Oh, and with a big Catholic element to the workforce I’d imagine the fish and chips would have replaced meat pies on Friday.
I just had to stop myself from writing a whole new article as a comment, so that’s something that will have to wait for another day.
Mark – Have you read ‘The Flounder’ by Gunter Grass? Amongst other things it’s a culinary history – and the arrival of the potato after the discovery of ‘the new world’ is portrayed as a hugely significant change
oh! i own it but only started it and got distracted, i will try properly this time f i can find where i filed it
Er, in the bookcase? Under Grass, G?
YOU’D THINK WOULDN’T YOU
It was actually in one of the “meant to be being finished” piles. Now it will be.
Just back from Sheffield, where I had one of the best pies I have ever had I reckon. We were up on a stag do and had booked a brewery tour at the Sheffield Brewery Company (a top microbrewery actually and an interesting tour). As part of the deal, food was included – a massive meat and potato pie (good quality minced meat – potato in chunks) with gravy under the crust too – cut into slabs for each portion.
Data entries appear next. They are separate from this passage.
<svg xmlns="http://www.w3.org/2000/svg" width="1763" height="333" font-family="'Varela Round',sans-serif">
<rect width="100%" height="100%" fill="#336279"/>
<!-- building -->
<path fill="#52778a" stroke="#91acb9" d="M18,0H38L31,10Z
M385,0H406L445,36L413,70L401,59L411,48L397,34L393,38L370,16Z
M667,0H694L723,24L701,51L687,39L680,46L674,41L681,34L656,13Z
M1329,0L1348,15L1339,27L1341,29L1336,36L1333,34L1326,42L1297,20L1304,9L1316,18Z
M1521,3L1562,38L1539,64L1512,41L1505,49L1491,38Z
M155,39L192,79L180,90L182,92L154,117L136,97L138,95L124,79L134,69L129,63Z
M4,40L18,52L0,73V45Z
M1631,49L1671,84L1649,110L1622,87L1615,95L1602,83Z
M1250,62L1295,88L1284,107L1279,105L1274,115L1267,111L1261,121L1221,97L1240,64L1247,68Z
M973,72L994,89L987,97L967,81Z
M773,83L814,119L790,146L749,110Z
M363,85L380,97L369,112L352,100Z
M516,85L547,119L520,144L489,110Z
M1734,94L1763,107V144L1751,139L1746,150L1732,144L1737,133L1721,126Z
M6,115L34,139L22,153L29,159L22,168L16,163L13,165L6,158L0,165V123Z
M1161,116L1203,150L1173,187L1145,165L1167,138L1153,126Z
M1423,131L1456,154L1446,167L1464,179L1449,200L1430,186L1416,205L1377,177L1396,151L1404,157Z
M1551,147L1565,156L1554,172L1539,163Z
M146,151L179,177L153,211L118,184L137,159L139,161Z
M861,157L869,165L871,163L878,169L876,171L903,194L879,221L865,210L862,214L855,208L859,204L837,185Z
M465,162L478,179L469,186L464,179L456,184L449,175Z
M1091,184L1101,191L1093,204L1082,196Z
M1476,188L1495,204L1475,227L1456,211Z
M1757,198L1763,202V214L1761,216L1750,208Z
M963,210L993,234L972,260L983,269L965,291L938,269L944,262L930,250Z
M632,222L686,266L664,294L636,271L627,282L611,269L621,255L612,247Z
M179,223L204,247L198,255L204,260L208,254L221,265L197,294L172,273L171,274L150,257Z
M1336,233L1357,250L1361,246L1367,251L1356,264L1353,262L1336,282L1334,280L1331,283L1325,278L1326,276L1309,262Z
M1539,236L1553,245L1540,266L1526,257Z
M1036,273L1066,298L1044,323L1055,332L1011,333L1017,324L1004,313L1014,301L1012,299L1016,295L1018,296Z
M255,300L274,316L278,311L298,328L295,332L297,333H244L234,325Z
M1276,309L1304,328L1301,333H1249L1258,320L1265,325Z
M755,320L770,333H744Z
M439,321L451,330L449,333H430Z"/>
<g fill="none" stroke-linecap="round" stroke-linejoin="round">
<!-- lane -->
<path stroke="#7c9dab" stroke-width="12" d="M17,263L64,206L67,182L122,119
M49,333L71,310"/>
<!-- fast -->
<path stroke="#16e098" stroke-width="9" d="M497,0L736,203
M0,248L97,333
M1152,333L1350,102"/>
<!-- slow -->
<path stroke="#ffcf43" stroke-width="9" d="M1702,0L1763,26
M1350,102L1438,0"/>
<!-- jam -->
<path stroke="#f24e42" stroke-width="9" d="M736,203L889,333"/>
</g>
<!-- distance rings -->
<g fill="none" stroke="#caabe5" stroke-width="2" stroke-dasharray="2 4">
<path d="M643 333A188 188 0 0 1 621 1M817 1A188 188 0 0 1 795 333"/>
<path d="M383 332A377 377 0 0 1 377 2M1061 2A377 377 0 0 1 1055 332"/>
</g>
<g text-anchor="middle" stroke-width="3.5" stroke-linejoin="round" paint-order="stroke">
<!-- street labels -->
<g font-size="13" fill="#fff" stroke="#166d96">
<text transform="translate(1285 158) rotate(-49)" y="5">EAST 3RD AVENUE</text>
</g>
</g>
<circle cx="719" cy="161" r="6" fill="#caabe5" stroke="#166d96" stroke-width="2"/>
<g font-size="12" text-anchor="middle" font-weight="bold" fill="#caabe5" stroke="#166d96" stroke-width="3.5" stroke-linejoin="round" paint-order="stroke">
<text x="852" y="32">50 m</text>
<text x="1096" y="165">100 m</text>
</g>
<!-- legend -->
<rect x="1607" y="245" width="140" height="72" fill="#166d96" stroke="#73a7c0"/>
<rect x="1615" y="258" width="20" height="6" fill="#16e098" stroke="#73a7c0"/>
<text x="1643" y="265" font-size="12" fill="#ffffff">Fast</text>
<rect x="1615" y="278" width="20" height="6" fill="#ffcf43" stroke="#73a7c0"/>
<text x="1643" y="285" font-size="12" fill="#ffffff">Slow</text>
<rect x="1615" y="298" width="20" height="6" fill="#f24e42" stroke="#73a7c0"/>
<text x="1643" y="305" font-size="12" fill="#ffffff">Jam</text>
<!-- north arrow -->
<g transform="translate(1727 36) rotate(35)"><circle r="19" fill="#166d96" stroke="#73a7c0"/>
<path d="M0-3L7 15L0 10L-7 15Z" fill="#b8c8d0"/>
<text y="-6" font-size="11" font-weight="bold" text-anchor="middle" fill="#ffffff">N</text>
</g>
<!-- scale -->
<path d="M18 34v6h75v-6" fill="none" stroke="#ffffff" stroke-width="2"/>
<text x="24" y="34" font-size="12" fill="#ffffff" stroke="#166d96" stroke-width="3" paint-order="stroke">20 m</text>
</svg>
Being the only northerner there, it was gratifying to hear the appreciation from my southern friends, who’d pretty much been oblivious to this sort of thing. Meat and potato pies were a staple when I was growing up, particularly in the winter, when it would be a warm, filling lunch. We had a local bakery up the road – a Routledges – that would do a pretty decent pie. Similar to Green’s by the sounds of things (though the potato was mash rather than slices) in that the seasoning produced a peppery flavour. Routledges is more of a local chain though (or at least it was when I was living in Cumbria), so I suspect Green’s might well top it – as the pies are more likely to be mass produced somewhere central and warmed up at the bakery (which looked like it was focused more on bread in my local shop).
Excellent article. I could go for a pie right now actually.
I’m quite partial to the pies proffered by the Hovis shop on Cheltenham Street and when one ventures out to Dalton the Desperate Dan style pies of the Tudor Cafe are superlatively palatable.
The debate continues…
@9 As far as I’m concerned a pie is not a pie if you can’t hold it in your hand to eat it. Otherwise it defeats the object.